Cependant, dans certaines études, le fait de la maladie permet aussi d'apporter des éléments positifs au sein de la fratrie.

Il s'agit :

- d' une augmentation de la cohésion familiale,
- d' une augmentation du développement de la maturité chez les frères et sœurs qui est plus harmonieux,
- d'une croissance du sentiment d'appartenance à une fratrie.

Y-a-t-il des âges plus spécifiques ?

Il semble qu'entre 6 et 11 ans, les enfants seraient plus vulnérables aux ruptures familiales et aux stress. Les garçons, jeunes, présenteraient plus de troubles du comportement agressif. Enfin, les sœurs, plus âgées, présenteraient plus des troubles anxieux et dépressifs.

Quand on écoute les frères et soeurs, que disent-ils ?

Ils disent qu'ils ont des doutes par rapport à eux mêmes, qu'ils ont quelques fois des angoisses de mort, des sentiments d'abandon, qu'ils ont du mal à parler d'eux mêmes comme si la maladie du frère ou de la sœur leur interdisait de se plaindre de leurs propres soucis, jugés trop souvent par l'environnement (parents et grands parents) comme bien moins importants que la maladie.

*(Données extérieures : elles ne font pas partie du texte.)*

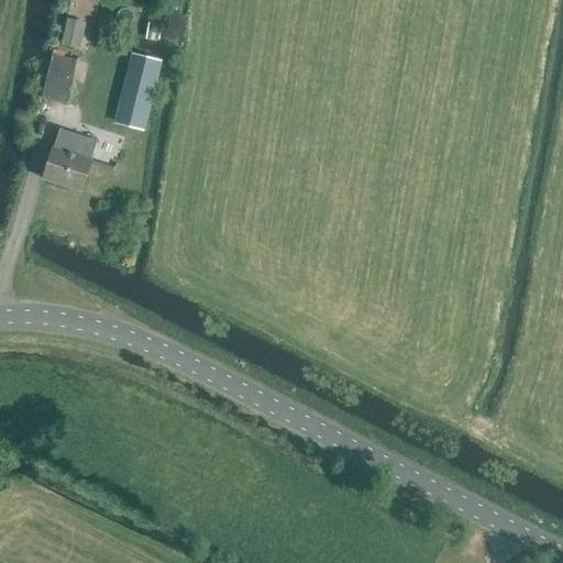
[(158,40),(162,23),(148,21),(146,37),(158,40)]
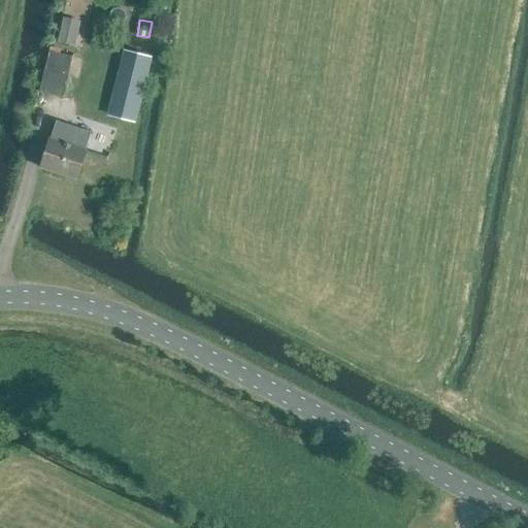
[(81,24),(64,21),(59,45),(76,48),(81,24)]
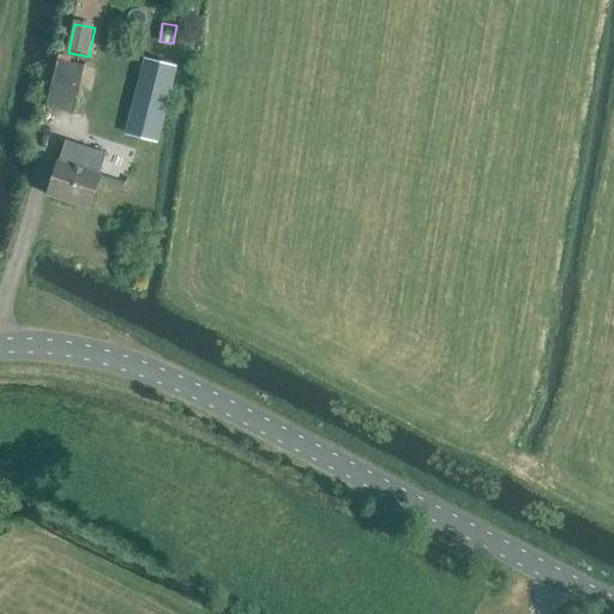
[(157,143),(176,66),(146,58),(127,136),(157,143)]
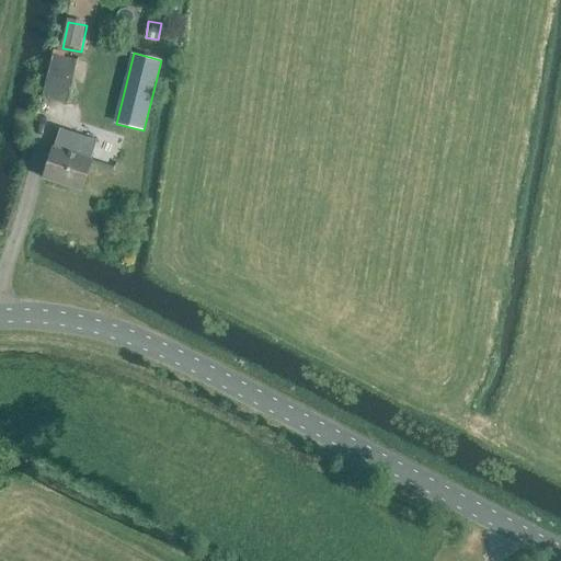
[(46,76),(70,82),(75,59),(52,54),(46,76)]
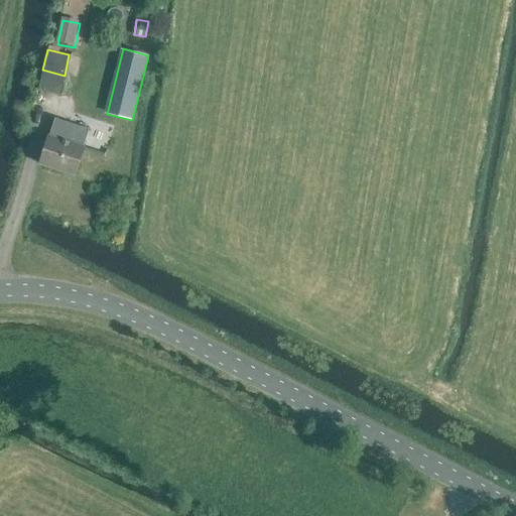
[(66,76),(65,76),(42,70),(37,90),(60,96),(66,76)]
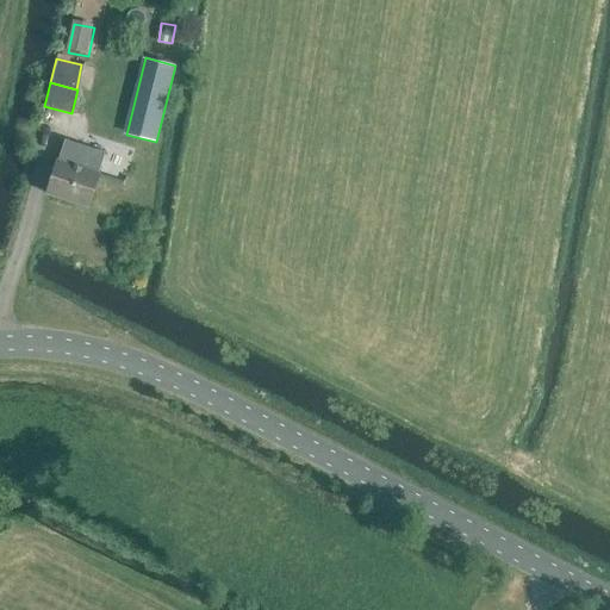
[(82,169),(88,151),(63,143),(57,161),(56,161),(45,194),(87,207),(99,174),(82,169)]
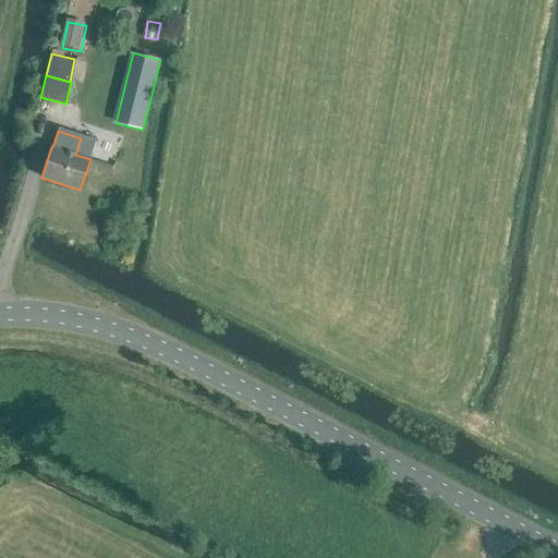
All buildings are outlined.
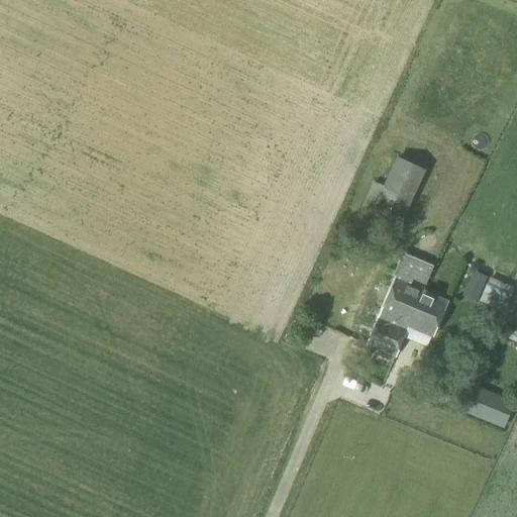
[(396,231),(425,172),(396,158),(382,187),(374,183),(358,213),(396,231)]
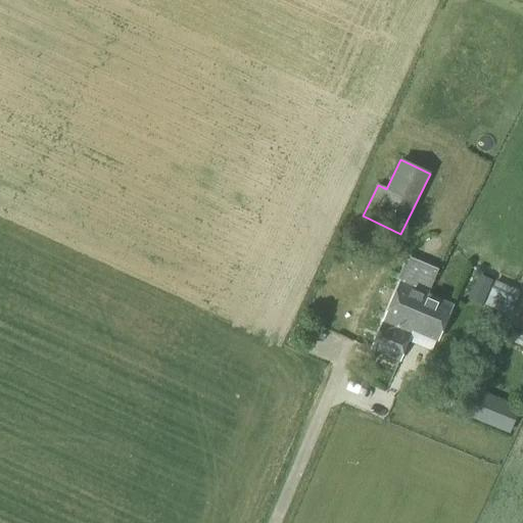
[(434,252),(446,245),(438,233),(427,240),(434,252)]
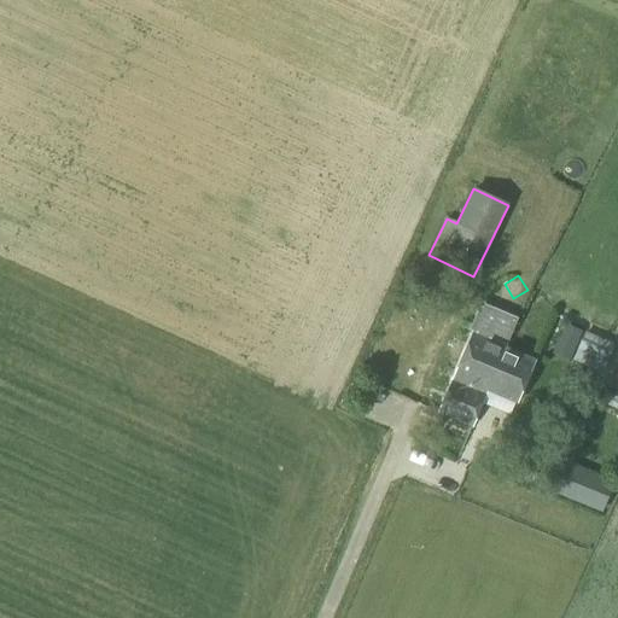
[(565,325),(554,350),(571,357),(583,333),(565,325)]
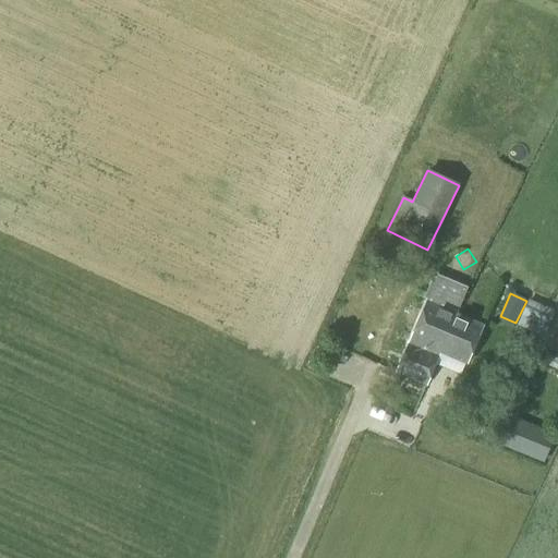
[(465,366),(484,322),(428,299),(396,373),(426,384),(437,355),(465,366)]
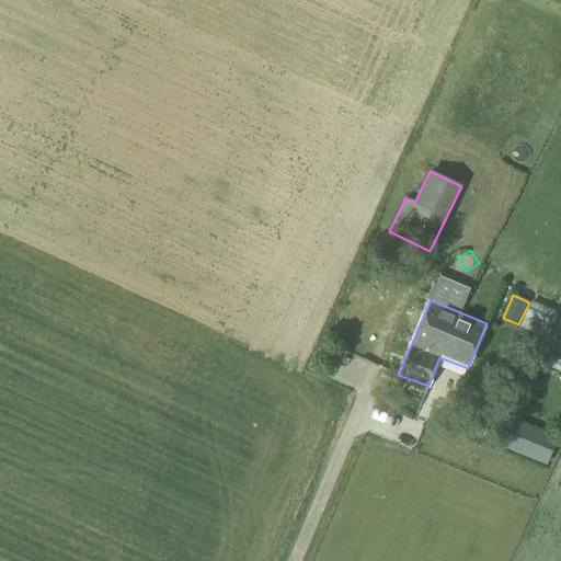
[(550,329),(557,313),(530,301),(524,317),(550,329)]
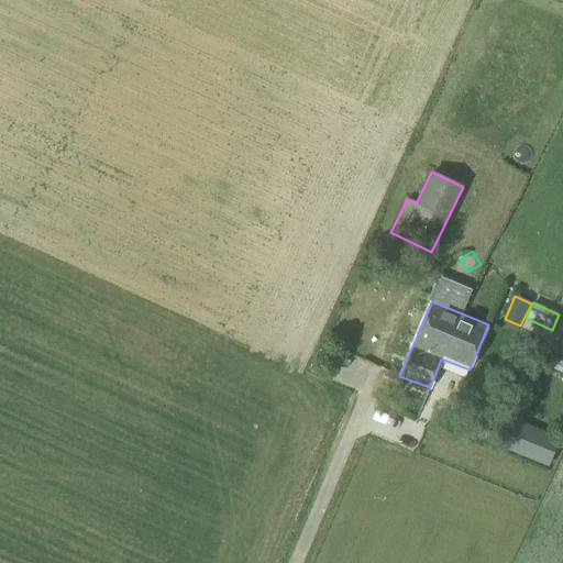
[(548,465),(558,440),(534,430),(525,455),(548,465)]
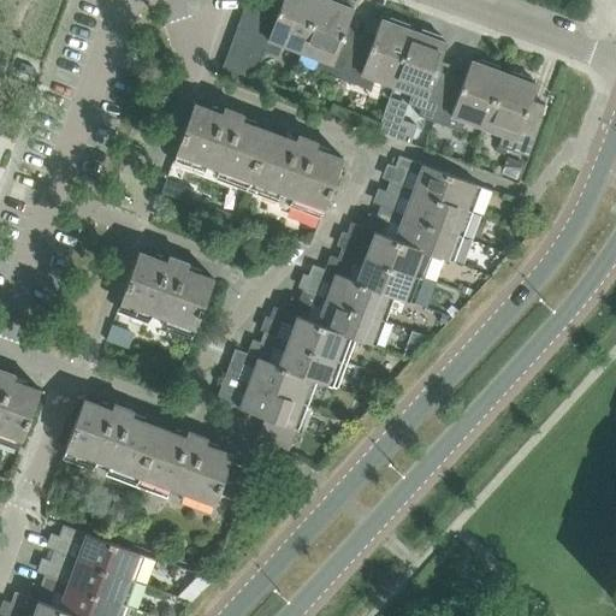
[(272,25),(278,12),(247,0),(242,15),(272,25)]
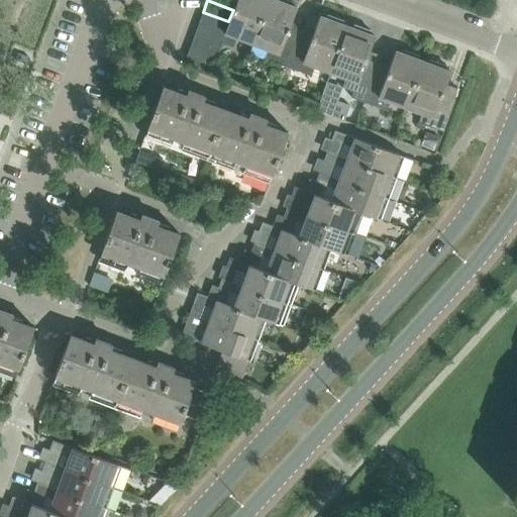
[(236,0),(233,10),(228,21),(224,32),(221,42),(222,43),(233,46),(236,37),(251,43),(268,0),(236,0)]
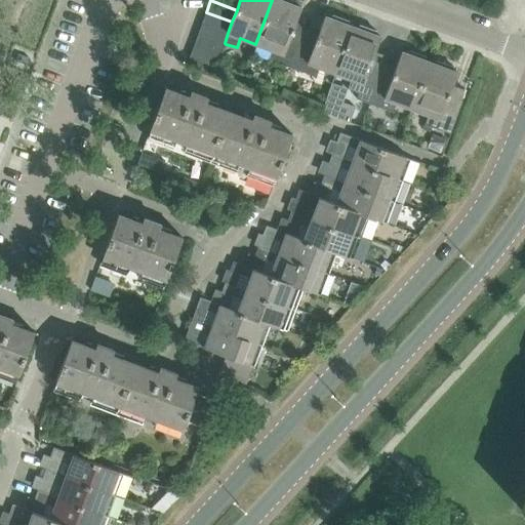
[(268,59),(292,68),(307,28),(295,24),(301,8),(295,5),(296,1),(292,0),(272,0),(255,44),(272,50),(268,59)]
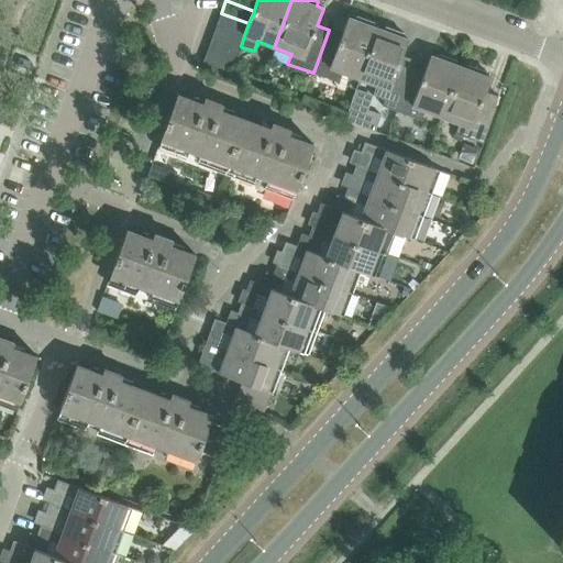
[(244,35),(249,23),(221,13),(217,25),(244,35)]
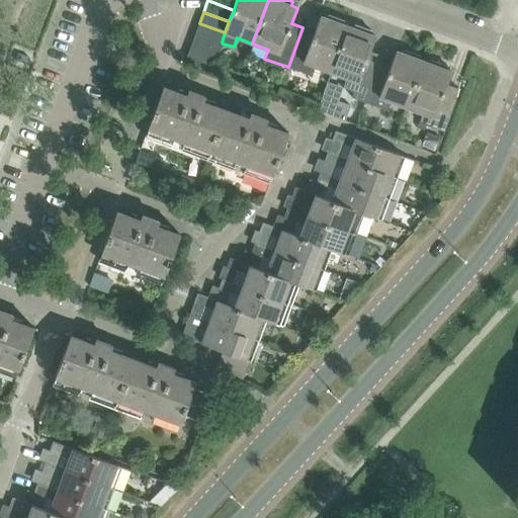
[(303,27),(288,67),(312,76),(315,67),(331,73),(348,26),(343,24),(344,20),(327,14),(326,18),(320,16),(314,31),(303,27)]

Après que, quand ils étaient petits, ils ont pu envier l'enfant malade, ils disent souvent qu'ils ont un sentiment de culpabilité. S'ils ne formulent jamais le sentiment d'être moins aimés par les parents, ils constatent qu'ils sont moins considérés. Quand la maladie est trop présente, leurs "petits soucis" passent à côté alors que ces "petits soucis" sont en fait de réels problèmes pour eux mêmes.

Enfin, à l'écoute des familles, deux idées émergent :

- Dans notre expérience, c'est souvent le frère ou la sœur, adolescent atteint de mucoviscidose qui va souffrir et nous signaler son petit frère ou sa petite sœur qui ne va pas bien psychiquement ou qui souffre de la situation.
- Enfin, les parents demandent pour l'enfant car ils n'osent souvent pas demander pour eux-même, comme s'ils ne voulaient pas parler d'eux. Or, il est important de diffuser et l'association est probablement là pour cela aussi, et de dire que "plus les parents sont en équilibre intérieur, plus ils pourront donner et aider leur enfant".

Quels sont les facteurs qui interviennent dans l'équilibre psychologique des frères et soeurs ?

Comme on pourrait s'y attendre, l'absence de dépression parentale est un facteur positif ; de même que l'équilibre du couple, l'existence d'une bonne qualité de soutien familial mais aussi amical. Enfin, une bonne communication avec les frères et sœurs. Comme facteur négatif, la dépression maternelle est un facteur d'angoisse pour les frères et sœurs et de souffrance mais aussi un stress élevé dans la famille, bien entendu le manque de cohésion familiale et la difficulté pour les frères et sœurs de s'exprimer est une source de difficulté. C'est dire l'importance pour la famille de conserver un environnement social, une intégration au sein des amis, au sein de la vie sociale pour permettre à la structure familiale et donc aux frères et soeurs de s'épanouir confortablement.

Pour la pratique, que faire ?

On peut retirer trois idées :

- La première idée est de tenter d'apporter un support émotionnel aux parents et aux frères et sœurs. Peut-être des groupes de frères et sœurs pourraient être envisagés au sein des associations.
- La seconde est de favoriser la communication des parents avec les frères et sœurs bien portants. Cette communication a un rôle préventif fondamental.
- La troisième d'envisager l'aide au niveau du groupe familial dans son ensemble. Des tentatives ont été effectuées dans le cadre de centre de soins aux Etats Unis pour permettre à tout le groupe familial de recevoir une information, une communication structurée et même standardisée concernant la maladie. Ces expériences ont été évaluées et ont montré qu'elles apportaient un bien être social et un bien être psychologique important. Ainsi, il y a encore et toujours du chemin à faire…continuons.